The Amaxine station, a station previously seen in the comic series The Rise of Kylo Ren, is essentially a greenhouse that is inundated in plant growth, tended to by a series of 8-T (Aytee) droids. Among the station there are hidden dangers, not even including the dangers presented by the crews of the other ships, all coming together in an unknown region of space. It is a recipe not only for adventure, but for tension, suspense, danger, and discovery.
I will stop here with the story plot, because to go any further would lead to heavy spoiler territory, and I would like the reader to experience this book on their own. Although marketed as a Young Adult (YA) novel, Gray has shown us again that YA doesn’t necessarily mean only young adults will enjoy it. I assume that once more High Republic stories are released, this will become an essential read for The High Republic time period, introducing us to a major new threat to the galaxy. A threat that seemingly also counters the Nihil introduced in the other two books.
And that is one of the issues I had, not with the book itself, but with the marketing of the book. Because of the marketing, I saw where the villains were coming from and I could see it a mile away. However, to preserve what mysteries may still be present for other readers, I’m not even going to name them here.
Although the story moves along at a great pace, especially for the first half, there is a lag in the story.
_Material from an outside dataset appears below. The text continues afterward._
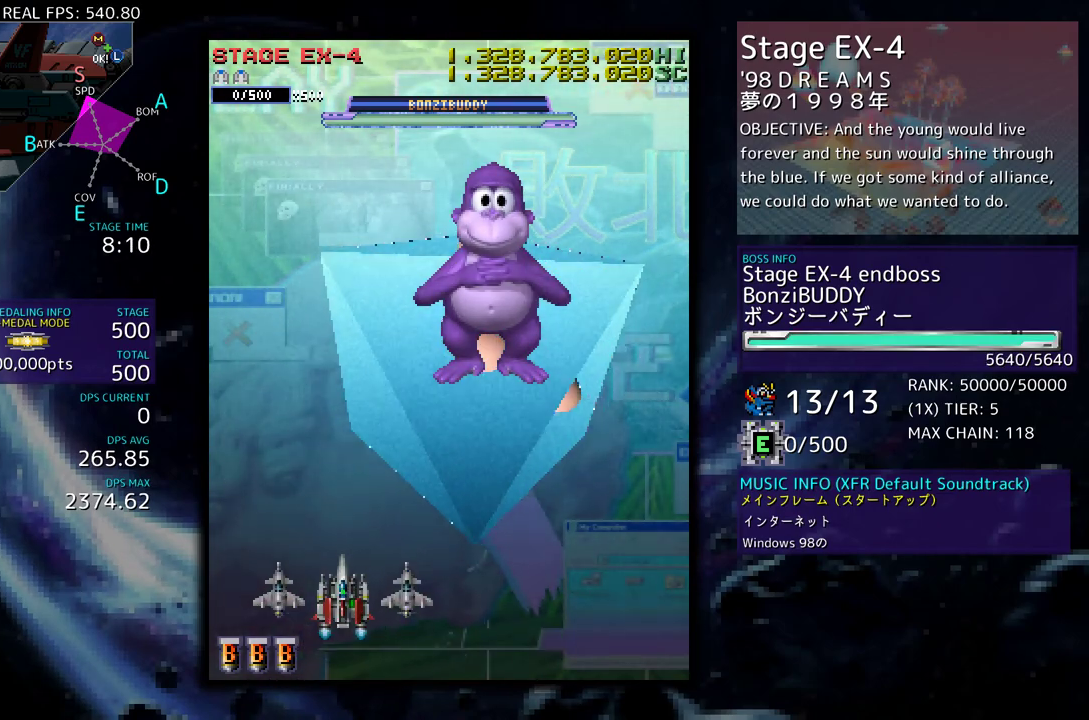
{"buttons": [], "events": [[33, "DPAD_DOWN", "up"]]}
Where other books might have been broken up into a Part 1 and a Part 2, the book seems to shift trajectories. I understand the reasons behind where the story progresses, but it felt like the second half of the story, while answering all of the questions we had, also wasn’t nearly as strong as the first half. It was entirely enjoyable and I loved every minute of it, but it definitely felt like that lull in the middle hurt the momentum.
Another issue I had with the book was the “25 Years Earlier” sections, which seemingly were meant to tie into the novel but often felt out of place; they just didn’t feel wholly consistent with the rest of the book. Where the perspectives we got in the current time bounced around among the major crew and Jedi characters (essentially the good guys), the “25 Years Earlier” section not only bounced between the Jedi, but the enemies as well. This made it feel disconnected from the main story, despite character overlaps. Eventually, the story does tie back into the events of the book, but even then, it’s a tenuous tie. I would have much rather had those entire sections removed from the book and released as a separate story. I think then it would have worked better.
As usual, I consumed this story via audiobook, and it was a great listen. At first, listening to Dan Bittner’s narration of the book felt odd — he sounded like an early 1980s Book on Record announcer. But over time he grew on me, as well as his character voices. The best of the bunch had to be Leox — Bittner nailed the ’90s McConaughey drawl to the point that I said it sounded like McConaughey before even knowing the character was based on him.
Into the Dark is an extreme delight and I would say the best that The High Republic has so far delivered to date, and I loved both of the previous books. The characters are fantastic, and the adventure is riveting. I can see this story propelling us into the future with not only the Nihil to contend with, but also this new, and perhaps even more dangerous, threat.